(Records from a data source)
# # # # # # #

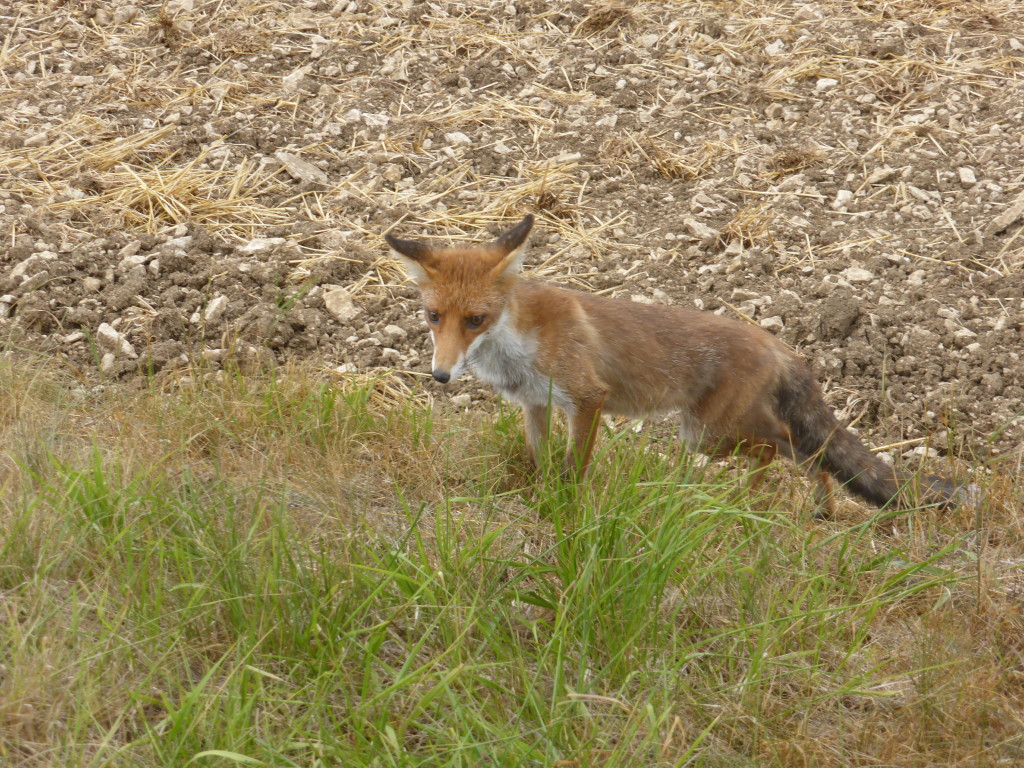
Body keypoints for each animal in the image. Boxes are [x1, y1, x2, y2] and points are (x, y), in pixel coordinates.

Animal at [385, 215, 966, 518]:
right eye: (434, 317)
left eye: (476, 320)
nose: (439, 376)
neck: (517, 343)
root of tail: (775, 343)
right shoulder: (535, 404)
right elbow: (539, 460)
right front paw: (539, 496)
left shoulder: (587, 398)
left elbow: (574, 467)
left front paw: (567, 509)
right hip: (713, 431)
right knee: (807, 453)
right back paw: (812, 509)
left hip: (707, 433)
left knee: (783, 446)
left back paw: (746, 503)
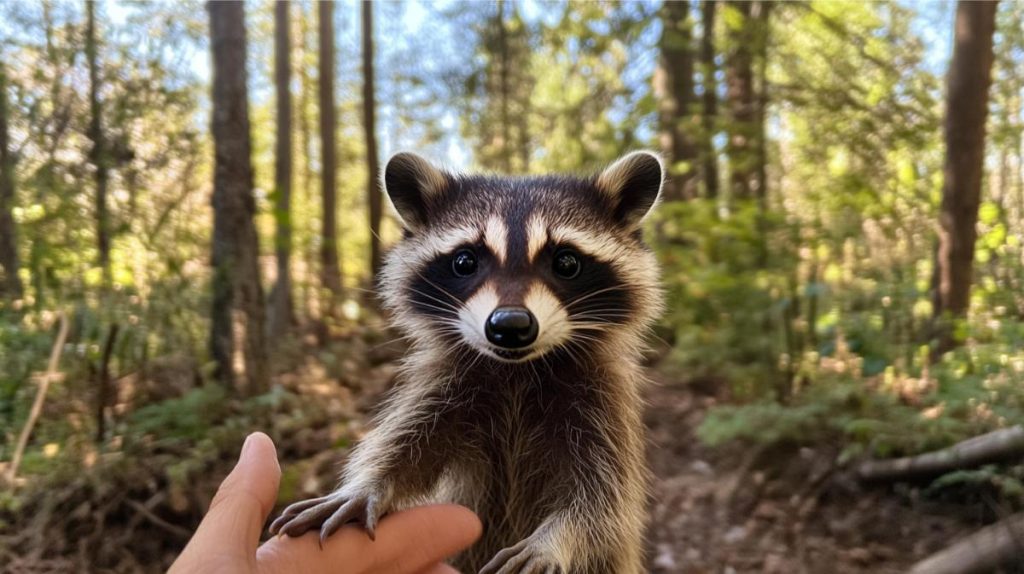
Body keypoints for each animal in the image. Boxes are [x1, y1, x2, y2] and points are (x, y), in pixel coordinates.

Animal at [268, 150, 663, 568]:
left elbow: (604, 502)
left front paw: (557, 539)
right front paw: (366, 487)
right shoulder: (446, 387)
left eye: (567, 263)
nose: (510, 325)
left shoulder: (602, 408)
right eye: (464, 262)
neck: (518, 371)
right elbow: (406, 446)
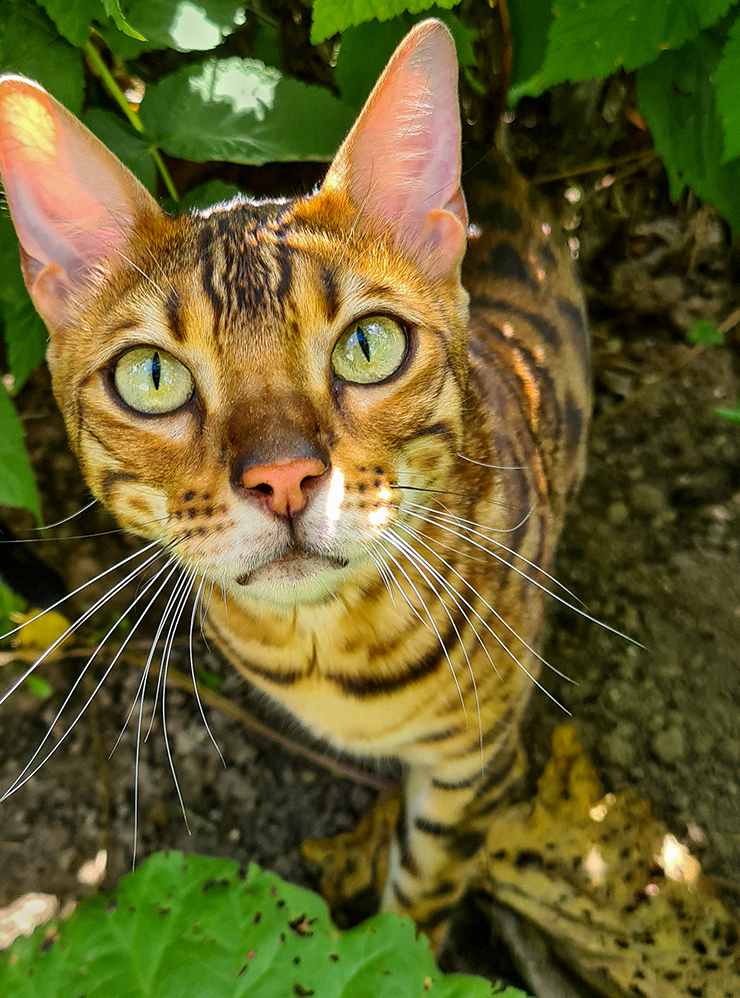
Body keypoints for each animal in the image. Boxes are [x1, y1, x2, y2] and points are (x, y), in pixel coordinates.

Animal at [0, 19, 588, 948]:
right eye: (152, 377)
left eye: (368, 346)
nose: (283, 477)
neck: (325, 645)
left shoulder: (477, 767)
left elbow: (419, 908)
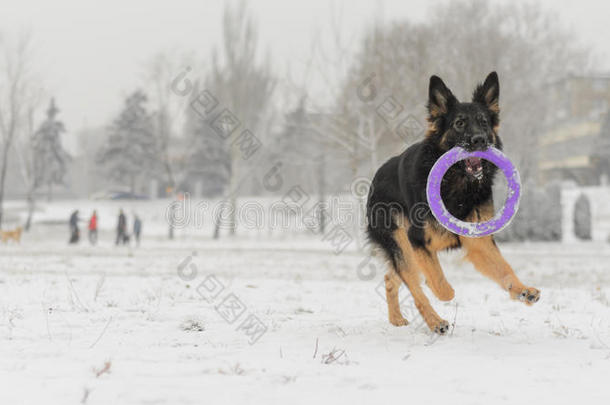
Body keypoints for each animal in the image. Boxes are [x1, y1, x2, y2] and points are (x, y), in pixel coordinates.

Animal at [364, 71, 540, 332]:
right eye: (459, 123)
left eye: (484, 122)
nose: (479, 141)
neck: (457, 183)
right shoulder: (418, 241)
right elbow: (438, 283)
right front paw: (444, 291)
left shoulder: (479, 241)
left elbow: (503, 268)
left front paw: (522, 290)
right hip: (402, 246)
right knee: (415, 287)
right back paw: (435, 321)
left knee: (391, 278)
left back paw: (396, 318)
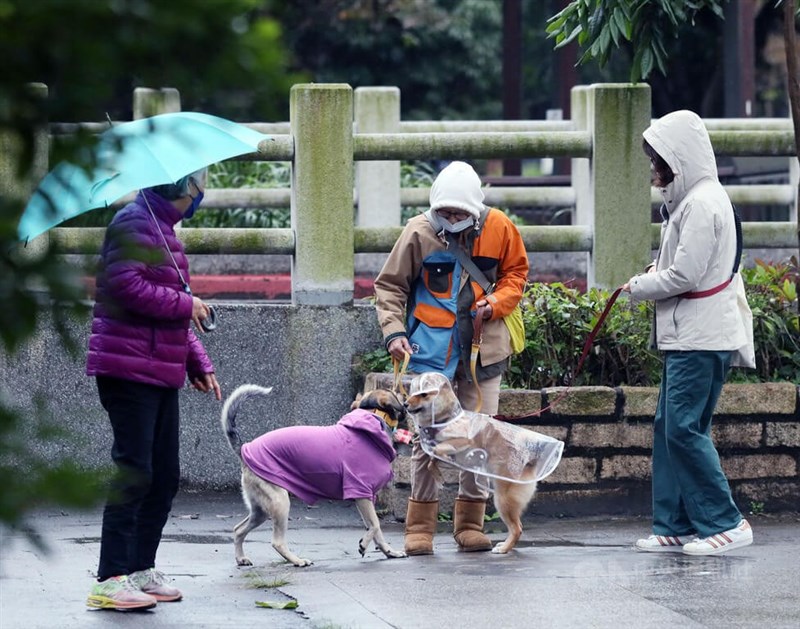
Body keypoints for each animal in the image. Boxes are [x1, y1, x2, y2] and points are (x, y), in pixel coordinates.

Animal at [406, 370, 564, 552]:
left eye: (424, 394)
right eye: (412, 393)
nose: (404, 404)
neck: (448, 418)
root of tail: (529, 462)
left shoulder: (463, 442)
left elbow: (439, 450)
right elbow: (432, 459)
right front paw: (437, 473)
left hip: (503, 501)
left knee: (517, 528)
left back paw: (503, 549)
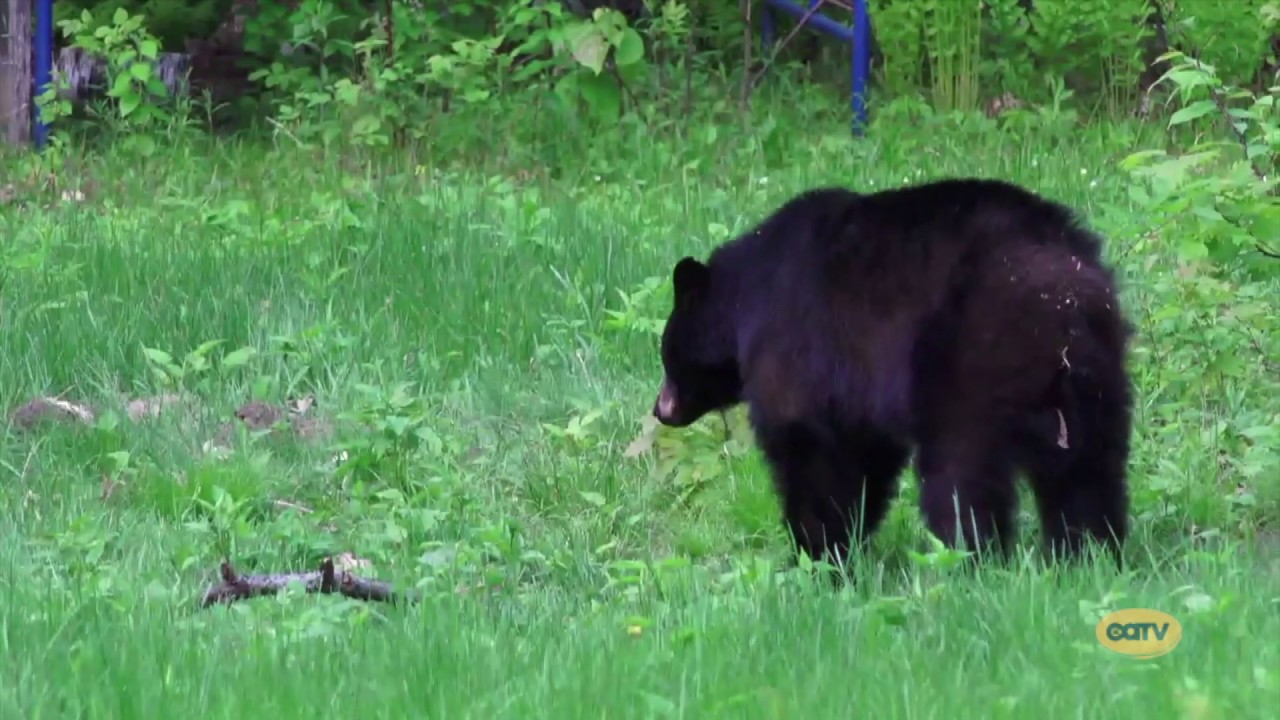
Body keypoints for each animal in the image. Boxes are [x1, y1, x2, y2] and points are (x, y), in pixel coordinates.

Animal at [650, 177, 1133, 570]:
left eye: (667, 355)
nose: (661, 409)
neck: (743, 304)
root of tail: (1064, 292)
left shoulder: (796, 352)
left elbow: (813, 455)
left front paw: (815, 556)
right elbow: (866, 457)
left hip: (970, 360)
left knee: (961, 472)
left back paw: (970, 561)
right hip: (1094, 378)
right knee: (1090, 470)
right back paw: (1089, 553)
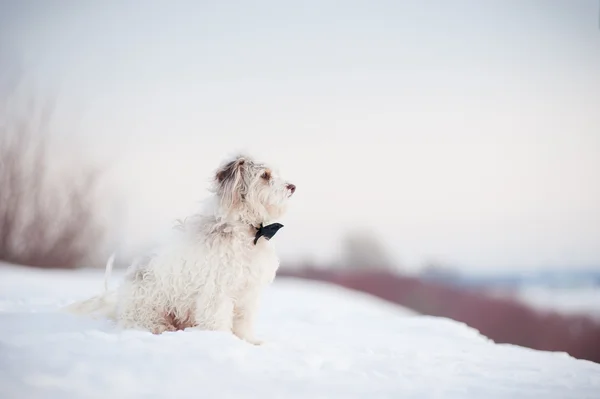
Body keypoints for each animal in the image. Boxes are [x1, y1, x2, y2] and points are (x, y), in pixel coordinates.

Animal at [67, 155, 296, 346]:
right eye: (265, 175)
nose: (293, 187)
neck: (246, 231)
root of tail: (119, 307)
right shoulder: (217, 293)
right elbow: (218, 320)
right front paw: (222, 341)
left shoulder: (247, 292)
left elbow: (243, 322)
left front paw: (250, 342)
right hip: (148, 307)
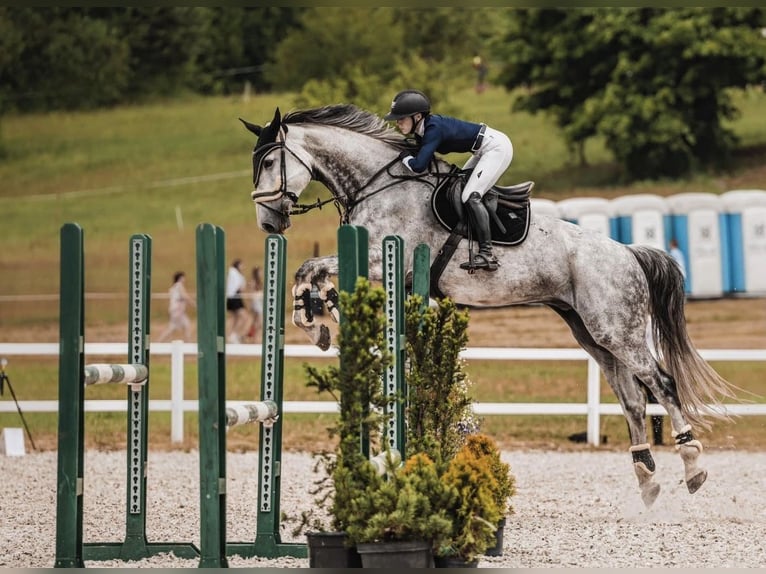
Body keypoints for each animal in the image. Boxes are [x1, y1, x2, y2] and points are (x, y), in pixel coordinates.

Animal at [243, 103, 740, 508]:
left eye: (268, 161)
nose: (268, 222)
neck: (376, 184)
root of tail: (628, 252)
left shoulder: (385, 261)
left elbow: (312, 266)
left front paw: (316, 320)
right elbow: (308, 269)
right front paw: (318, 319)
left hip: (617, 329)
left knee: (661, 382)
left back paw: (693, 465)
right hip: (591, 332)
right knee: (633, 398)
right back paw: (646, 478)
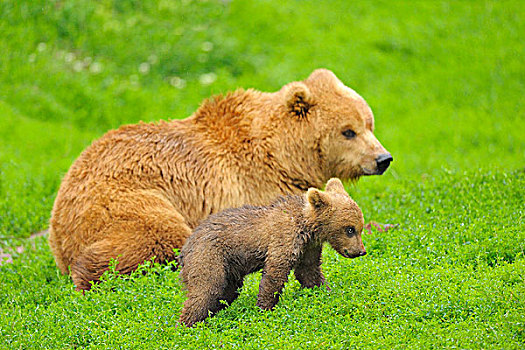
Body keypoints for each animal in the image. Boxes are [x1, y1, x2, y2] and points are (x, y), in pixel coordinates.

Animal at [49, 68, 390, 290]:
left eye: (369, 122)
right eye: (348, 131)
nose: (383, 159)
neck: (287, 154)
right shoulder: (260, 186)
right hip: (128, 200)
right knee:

# # # # # # #

From the first line of the records through the line containing "right elbow: (432, 459)", please output exactly those lines and nothing more, leaving out the pictures.

Body keypoints for each animal in the image. Boxes are [x1, y1, x2, y2] and points are (x, y), in pixel coordinates.

Animal at [385, 215, 966, 518]:
right eye: (434, 317)
left eye: (476, 320)
nose: (439, 376)
neck: (517, 343)
root of tail: (775, 343)
right shoulder: (535, 404)
right elbow: (539, 460)
right front paw: (539, 496)
left shoulder: (587, 398)
left elbow: (574, 467)
left front paw: (567, 509)
right hip: (713, 431)
right knee: (807, 453)
right back paw: (812, 509)
left hip: (707, 433)
left knee: (783, 446)
left back paw: (746, 503)
Body keypoints for each animal in the image. Boxes are [x1, y1, x2, y2] and points are (x, y), in pixel coordinates.

Animal at [268, 150, 663, 568]:
left elbow: (604, 502)
left front paw: (557, 539)
right front paw: (366, 487)
right shoulder: (446, 387)
left eye: (567, 263)
nose: (510, 325)
left shoulder: (602, 408)
right eye: (464, 262)
neck: (518, 371)
right elbow: (406, 446)
Body keypoints for each animal in the image. Boxes are [x1, y1, x2, y2] and points are (x, y), in pixel coordinates.

Animal at [0, 19, 588, 948]:
right eye: (152, 377)
left eye: (368, 346)
nose: (283, 477)
neck: (325, 645)
left shoulder: (477, 767)
left elbow: (419, 908)
Body keypoints for each animal in the image. Boxes are [x1, y1, x2, y2] and points are (x, y), in pixel coordinates.

Animal at [364, 71, 540, 332]:
right eye: (459, 123)
left eye: (484, 122)
nose: (479, 141)
neck: (457, 183)
right shoulder: (418, 241)
right elbow: (438, 283)
right front paw: (444, 291)
left shoulder: (479, 241)
left elbow: (503, 268)
left front paw: (522, 290)
right hip: (402, 246)
right knee: (415, 287)
right back paw: (435, 321)
left knee: (391, 278)
left back paw: (396, 318)
Body keypoints for each animal in the image. Boxes are [x1, y1, x2, y2] and points are (x, y), in pixel coordinates.

Animal at [406, 370, 564, 552]:
left eye: (424, 394)
right eye: (412, 393)
nose: (404, 404)
neck: (448, 418)
root of tail: (529, 462)
left shoulder: (463, 442)
left elbow: (439, 450)
right elbow: (432, 459)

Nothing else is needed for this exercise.